- **Описание задания**
Приведите заново без изменений фрагмент записей от самого начала до строки с «నౌకాదళాన్ని» включительно.

- **Данные для обработки**

- - -

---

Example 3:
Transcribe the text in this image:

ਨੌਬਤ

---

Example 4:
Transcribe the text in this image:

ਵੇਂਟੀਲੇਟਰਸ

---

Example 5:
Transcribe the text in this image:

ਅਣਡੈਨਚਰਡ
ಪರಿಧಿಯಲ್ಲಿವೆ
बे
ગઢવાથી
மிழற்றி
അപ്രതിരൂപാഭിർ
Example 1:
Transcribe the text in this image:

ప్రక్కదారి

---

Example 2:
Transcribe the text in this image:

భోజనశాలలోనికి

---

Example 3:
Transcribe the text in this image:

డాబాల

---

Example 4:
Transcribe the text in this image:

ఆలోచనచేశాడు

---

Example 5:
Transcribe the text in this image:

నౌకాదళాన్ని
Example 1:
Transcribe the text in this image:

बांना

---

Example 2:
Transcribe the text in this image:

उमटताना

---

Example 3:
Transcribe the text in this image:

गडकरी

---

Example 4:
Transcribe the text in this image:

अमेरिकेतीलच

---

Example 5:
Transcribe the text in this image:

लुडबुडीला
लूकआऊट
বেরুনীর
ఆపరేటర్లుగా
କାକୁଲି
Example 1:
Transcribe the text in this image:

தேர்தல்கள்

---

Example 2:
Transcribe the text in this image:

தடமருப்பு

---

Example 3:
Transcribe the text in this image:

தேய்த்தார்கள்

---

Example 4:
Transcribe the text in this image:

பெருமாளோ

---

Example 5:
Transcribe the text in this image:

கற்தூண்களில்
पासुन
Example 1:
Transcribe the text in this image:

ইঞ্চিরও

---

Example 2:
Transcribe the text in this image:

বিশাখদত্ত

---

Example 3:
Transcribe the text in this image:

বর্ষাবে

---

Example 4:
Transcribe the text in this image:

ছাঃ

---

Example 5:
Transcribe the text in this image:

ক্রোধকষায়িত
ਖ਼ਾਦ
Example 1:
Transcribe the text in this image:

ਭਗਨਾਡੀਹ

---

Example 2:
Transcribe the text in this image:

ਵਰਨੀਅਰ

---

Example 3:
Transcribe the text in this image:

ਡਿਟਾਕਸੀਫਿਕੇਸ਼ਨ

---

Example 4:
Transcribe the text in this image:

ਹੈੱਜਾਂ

- - -

- **Результат выполнения**
---

Example 3:
Transcribe the text in this image:

ਨੌਬਤ

---

Example 4:
Transcribe the text in this image:

ਵੇਂਟੀਲੇਟਰਸ

---

Example 5:
Transcribe the text in this image:

ਅਣਡੈਨਚਰਡ
ಪರಿಧಿಯಲ್ಲಿವೆ
बे
ગઢવાથી
மிழற்றி
അപ്രതിരൂപാഭിർ
Example 1:
Transcribe the text in this image:

ప్రక్కదారి

---

Example 2:
Transcribe the text in this image:

భోజనశాలలోనికి

---

Example 3:
Transcribe the text in this image:

డాబాల

---

Example 4:
Transcribe the text in this image:

ఆలోచనచేశాడు

---

Example 5:
Transcribe the text in this image:

నౌకాదళాన్ని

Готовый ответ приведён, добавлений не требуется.